What is a Disaster Recovery Site

A disaster recovery site, which is also known as a backup site, is a place that a company can temporarily relocate to following a security breach or natural disaster. The site is just one facet of the company's larger disaster recovery plan.

BREAKING DOWN Disaster Recovery Site

A disaster recovery site is important for a company to have because it is useful to have a plan in case its primary location is inaccessible due to a disaster that occurs e.g. a natural disaster such as flood or a security breach such as data theft. If a disaster occurs and a company has a plan in place, it can continue operations at a disaster recovery site until it is safe to resume work at its usual location or a new permanent location is secured.

What Should a Company Consider When Choosing a Site?

It can be hard to weigh the costs and benefits of different types of disaster recovery sites, but a company should keep the following factors in mind when choosing a site:

  • Location: How far is the disaster recovery site from the parent site? If it's too far away, it might be harder for people to get to work. If the parent location is close to public transportation and some employees rely on that resource, moving to a remote site can be a problem. The company should also consider the surrounding location based on safety and amenities important to its employees.
  • Time: How long might the company use the disaster recovery site? This is hard to know in advance, but it's good to have a plan in case the company needs to spend a long period of time there.
  • Cost: How much is the company willing to spend for an adequate disaster recovery site? Generally, the more resources available, the higher the cost, so the company has to weigh the cost of the site against its benefits.
  • Resources: What company resources and technology are essential to the business?

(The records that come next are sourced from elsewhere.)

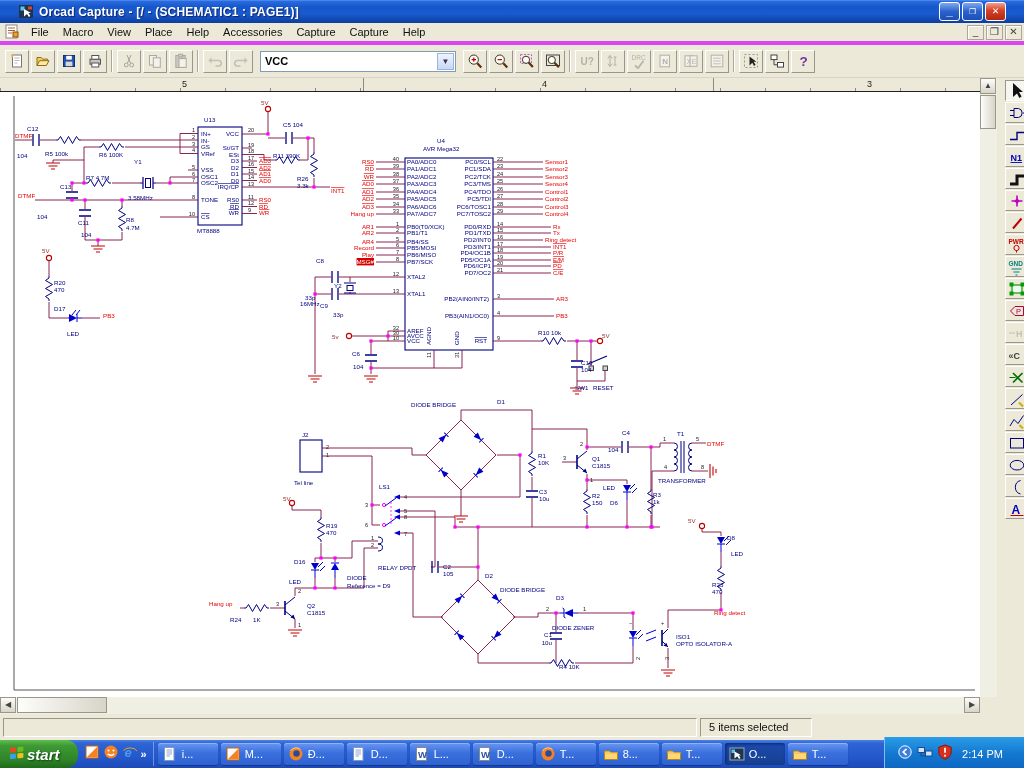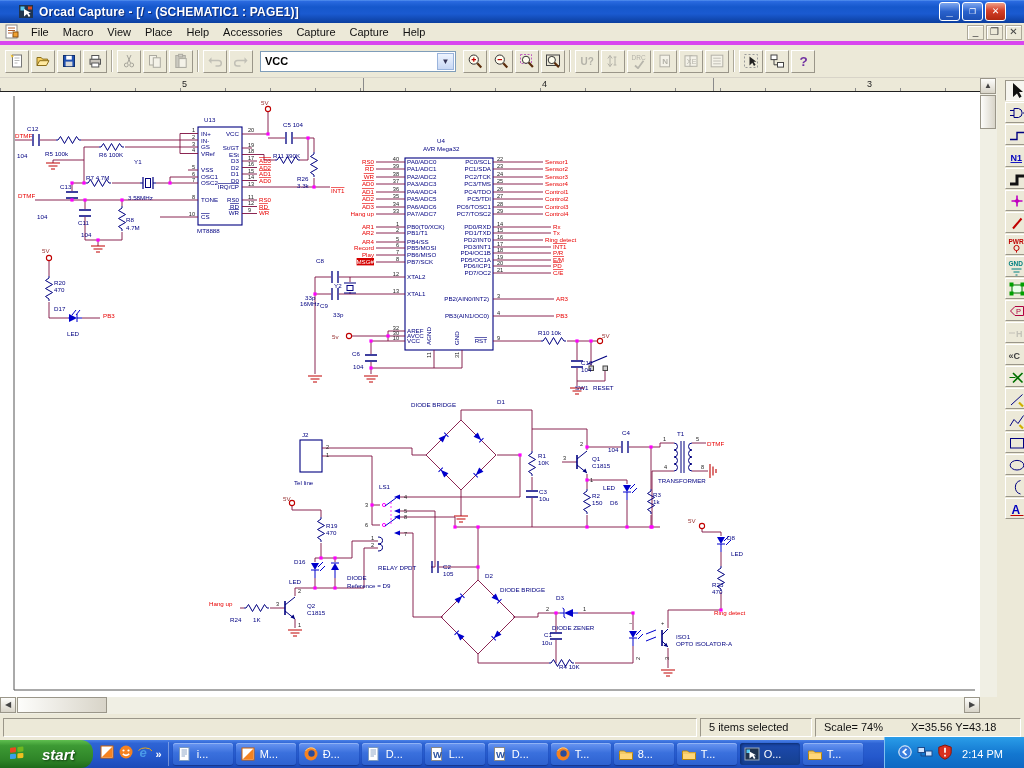--- a/index.html
+++ b/index.html
@@ -930,10 +930,6 @@
 <div class="statusbar">
   <div class="spanel" style="width:694px"></div>
   <div class="spanel" style="width:112px">5 items selected</div>
-  <div class="spanel" style="flex:1;gap:28px">
-    <span>Scale= 74%</span>
-    <span>X=35.56  Y=43.18</span>
-  </div>
 </div>
 
 <div class="taskbar">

Is it necessary to have access to all data, or can employees operate independently of the systems?

Internal vs. External Sites

An internal recovery site is organized and maintained by the company, while an external recovery site is maintained by an external provider. Internal recovery sites are often set up with full access to the company's data, which is ideal for a company that relies heavily on its information. This infrastructure means internal sites tend to be more expensive than external. External sites can range from hot sites to cold sites. Hot sites contain all customer data and information that an employee would be able to access at the company's primary site, while cold sites have no company data. Benefits of external sites include lower cost (for cold sites) and not having the responsibility of everyday maintenance. 

Mobile sites are also an option - these often come in the form of trailers, and can be arranged in specific locations and fitted with the requisite technological infrastructure.